So, Karma, the idea that what goes around comes around, payment for your sins, whatever you want to call it, you might argue that it doesn't exist, but maybe, just maybe this post will convince you otherwise. Yes, all of my posts up until now have been about Henry VIII, and so is this one. Karma really had it in for him, or maybe God did, either way, if you ask me, he got what he deserved.

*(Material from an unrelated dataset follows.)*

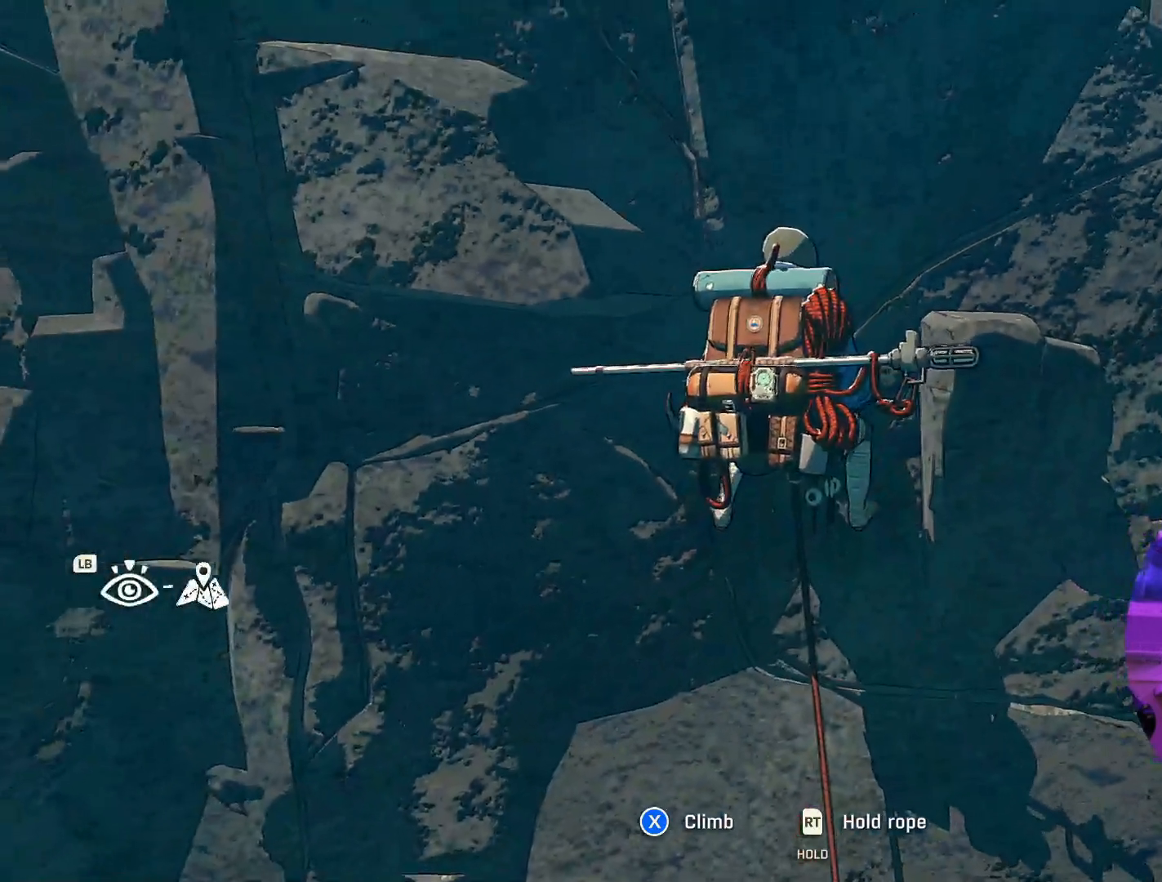
{"buttons": [], "left_stick": "center", "right_stick": "center", "events": [[384, "right_stick", "center"]]}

First, let's look at his treatment of his first wife. Poor Katherine was "divorced" and exiled to Kimbolton Castle, where she was forbidden to see her daughter Mary and died in misery, probably of cancer at the age of 50, writing to Henry on her death bed that "mine eyes desire you above all things." Henry hardened his heart towards her and persisted in his relationship with Anne Boleyn, not waiting until he was divorced, not accepting the church's verdict on the subject of his marriage. He refused to accept that his marriage to Katherine was valid according to the Catholic church and demanded the submission of the clergy in England to his authority. His brash behavior resulted in the excommunication of his entire country. He basically said "to hell with that" and declared himself the representative of God on Earth in England. Fine, he's head of the church. His whole goal in this is to marry Anne and have a son. Karma came back with a vengeance and denied him the son he desired as Anne only ever gave birth to a girl, the future Elizabeth I. His relationship with Anne also deteriorated and his seperation with her ended in her execution. Ironic that the woman he fought to marry he had killed. Karma came for Anne too, bringing the same fate upon her that she brought upon Katherine, she became a spurned queen.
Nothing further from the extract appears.